● **PROBLEM REQUIREMENTS**
Once the line containing "ring mcp: (1092, 372)" is found in the entries below, restate it and each following line word for word, stopping after the line containing "index tip: (938, 673)".

----------------------------------------

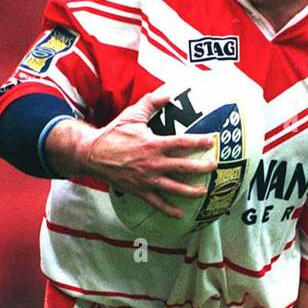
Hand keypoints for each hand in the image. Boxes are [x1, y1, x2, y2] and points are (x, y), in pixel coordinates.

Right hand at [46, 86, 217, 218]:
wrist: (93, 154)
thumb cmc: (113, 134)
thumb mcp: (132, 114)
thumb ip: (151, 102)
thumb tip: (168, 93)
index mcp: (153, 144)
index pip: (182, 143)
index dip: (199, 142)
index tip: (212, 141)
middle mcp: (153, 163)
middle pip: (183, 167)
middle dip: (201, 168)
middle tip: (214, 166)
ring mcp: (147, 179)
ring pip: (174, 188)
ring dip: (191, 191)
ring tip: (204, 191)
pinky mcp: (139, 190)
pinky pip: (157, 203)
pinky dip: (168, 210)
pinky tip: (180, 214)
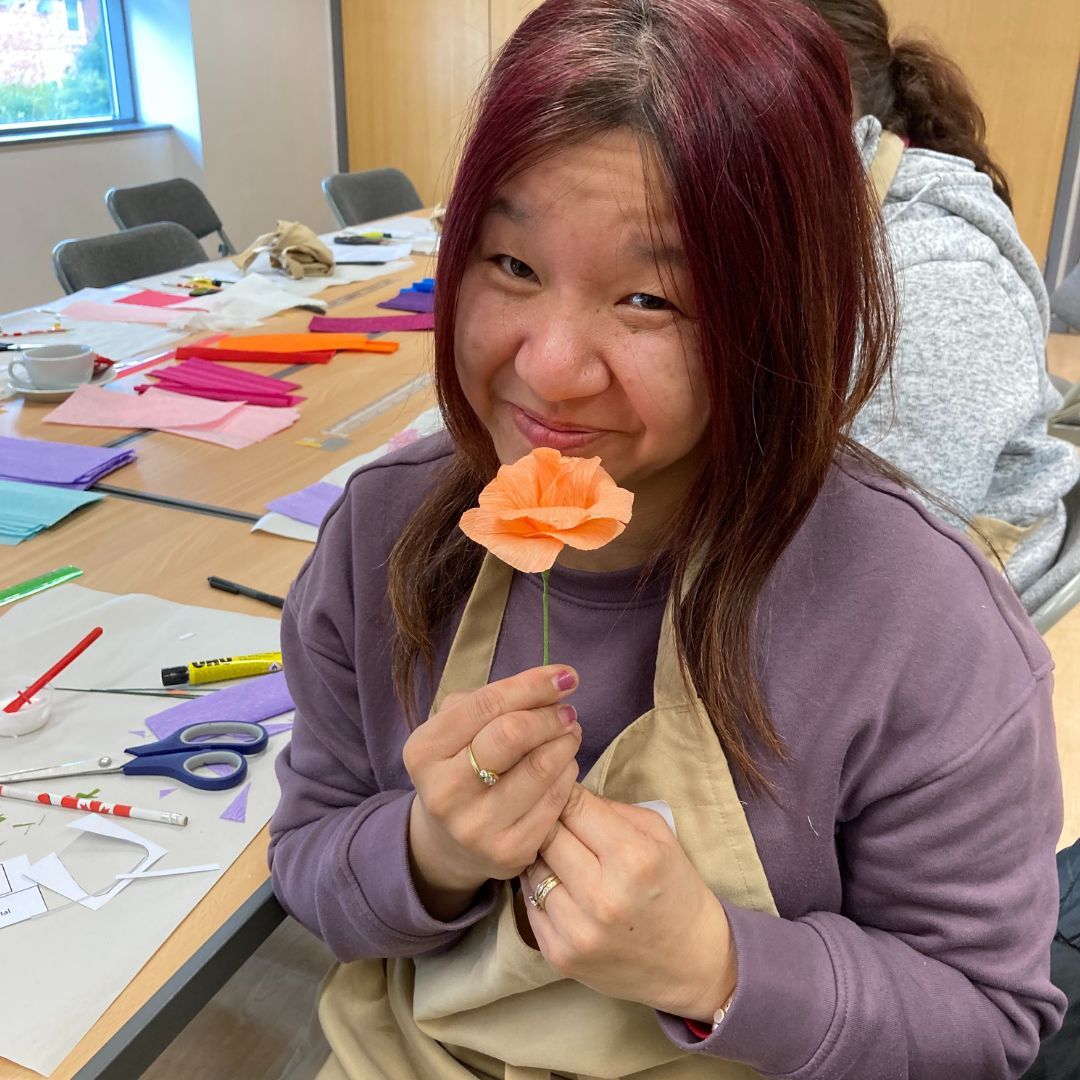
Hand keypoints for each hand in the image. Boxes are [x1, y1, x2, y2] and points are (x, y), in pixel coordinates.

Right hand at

----------------------------------------

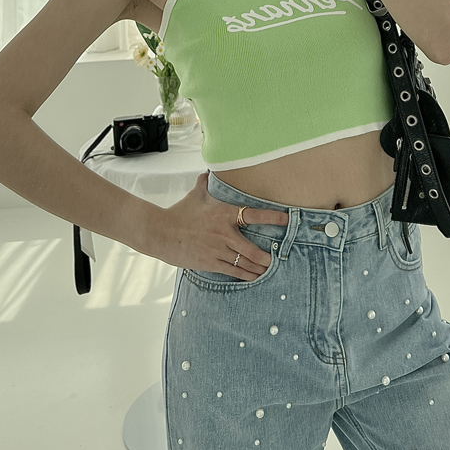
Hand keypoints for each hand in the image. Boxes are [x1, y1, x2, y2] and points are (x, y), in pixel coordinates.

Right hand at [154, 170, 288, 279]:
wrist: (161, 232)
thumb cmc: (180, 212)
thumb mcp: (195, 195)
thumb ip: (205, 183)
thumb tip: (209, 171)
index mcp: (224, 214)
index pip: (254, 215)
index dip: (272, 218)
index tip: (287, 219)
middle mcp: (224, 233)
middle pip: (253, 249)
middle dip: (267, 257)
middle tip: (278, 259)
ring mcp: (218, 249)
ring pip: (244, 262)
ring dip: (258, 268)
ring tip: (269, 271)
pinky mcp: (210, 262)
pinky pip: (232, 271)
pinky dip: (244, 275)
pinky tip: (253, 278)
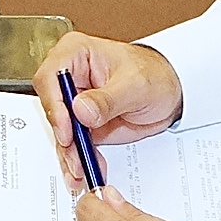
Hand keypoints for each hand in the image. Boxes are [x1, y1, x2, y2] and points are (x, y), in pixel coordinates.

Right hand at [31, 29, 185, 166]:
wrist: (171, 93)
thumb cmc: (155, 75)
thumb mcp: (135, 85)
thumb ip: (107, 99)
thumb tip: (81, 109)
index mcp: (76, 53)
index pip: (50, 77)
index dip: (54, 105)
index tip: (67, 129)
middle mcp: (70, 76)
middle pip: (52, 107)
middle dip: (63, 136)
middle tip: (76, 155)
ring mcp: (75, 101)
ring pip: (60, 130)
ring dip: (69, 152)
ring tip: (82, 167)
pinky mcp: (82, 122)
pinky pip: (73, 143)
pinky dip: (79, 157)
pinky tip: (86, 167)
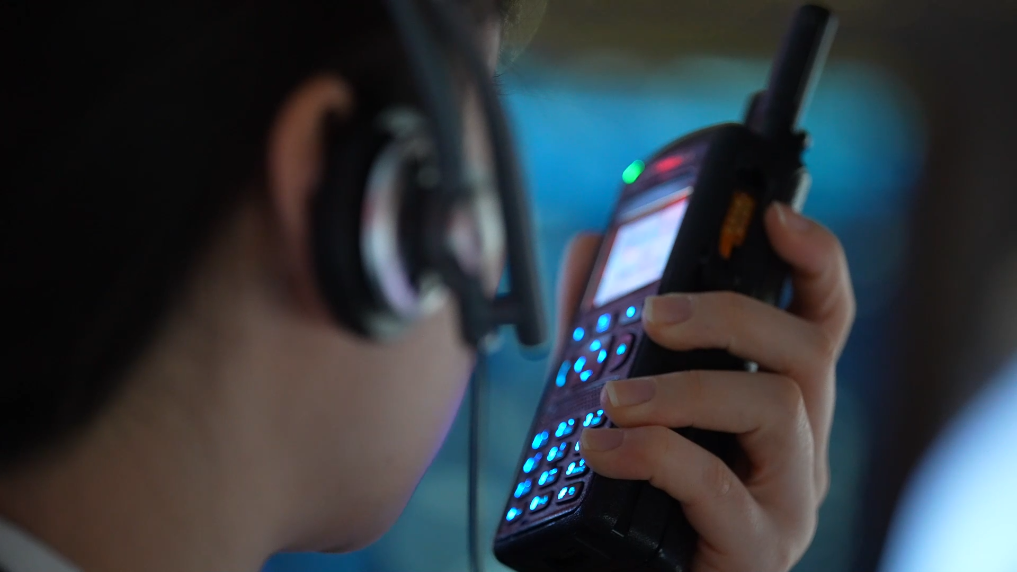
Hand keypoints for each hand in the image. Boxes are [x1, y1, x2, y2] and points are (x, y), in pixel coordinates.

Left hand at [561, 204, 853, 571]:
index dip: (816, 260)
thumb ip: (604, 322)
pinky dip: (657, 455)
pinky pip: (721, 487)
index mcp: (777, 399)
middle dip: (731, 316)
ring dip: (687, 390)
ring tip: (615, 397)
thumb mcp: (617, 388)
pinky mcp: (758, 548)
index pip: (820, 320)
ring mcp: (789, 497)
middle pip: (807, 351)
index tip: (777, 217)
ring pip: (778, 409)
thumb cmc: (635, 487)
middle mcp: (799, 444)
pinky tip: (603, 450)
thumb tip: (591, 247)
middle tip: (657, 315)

----------------------------------------

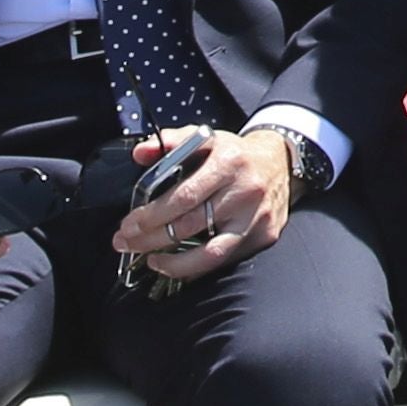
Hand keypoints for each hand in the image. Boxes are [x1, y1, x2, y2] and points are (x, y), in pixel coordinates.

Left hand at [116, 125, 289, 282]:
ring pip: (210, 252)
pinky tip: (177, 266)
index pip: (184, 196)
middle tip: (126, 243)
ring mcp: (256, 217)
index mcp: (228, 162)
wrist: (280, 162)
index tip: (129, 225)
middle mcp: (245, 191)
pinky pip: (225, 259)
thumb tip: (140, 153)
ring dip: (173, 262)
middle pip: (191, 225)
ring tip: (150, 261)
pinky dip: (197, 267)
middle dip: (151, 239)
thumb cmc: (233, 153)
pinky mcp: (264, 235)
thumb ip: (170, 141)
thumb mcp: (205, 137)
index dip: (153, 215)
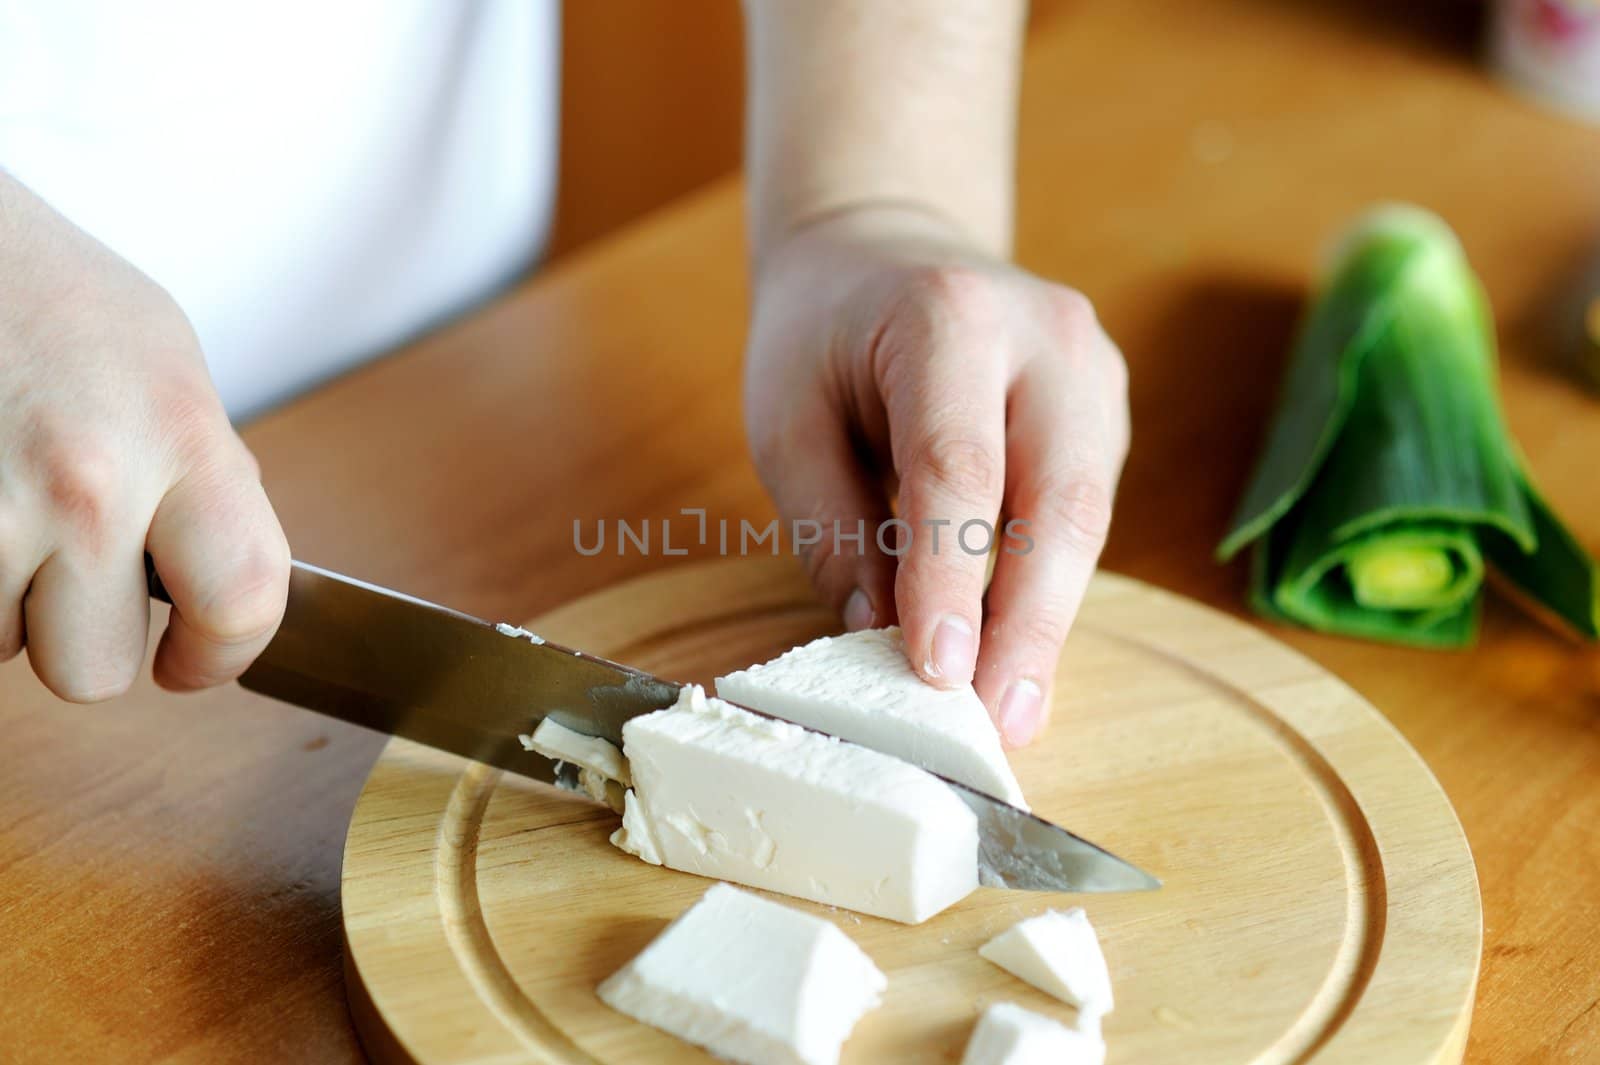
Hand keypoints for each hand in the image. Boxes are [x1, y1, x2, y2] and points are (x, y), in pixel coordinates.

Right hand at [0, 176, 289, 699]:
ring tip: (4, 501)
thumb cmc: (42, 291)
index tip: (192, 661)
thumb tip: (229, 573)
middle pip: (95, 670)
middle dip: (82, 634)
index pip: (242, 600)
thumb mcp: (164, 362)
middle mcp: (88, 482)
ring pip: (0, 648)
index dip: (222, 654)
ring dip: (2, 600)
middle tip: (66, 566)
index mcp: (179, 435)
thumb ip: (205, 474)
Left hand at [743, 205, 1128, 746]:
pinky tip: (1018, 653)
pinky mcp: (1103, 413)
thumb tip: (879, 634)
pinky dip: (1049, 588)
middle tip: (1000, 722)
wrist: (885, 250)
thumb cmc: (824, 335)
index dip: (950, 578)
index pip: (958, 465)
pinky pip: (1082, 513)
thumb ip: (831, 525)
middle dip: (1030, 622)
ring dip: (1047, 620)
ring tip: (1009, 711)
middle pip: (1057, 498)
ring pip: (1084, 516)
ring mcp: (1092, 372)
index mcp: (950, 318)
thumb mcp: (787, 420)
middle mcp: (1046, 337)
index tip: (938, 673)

----------------------------------------

● **SOLVED PROBLEM**
ring mcp: (1092, 372)
index mcp: (950, 318)
thumb mcp: (787, 420)
middle mcp: (1046, 337)
index tip: (938, 673)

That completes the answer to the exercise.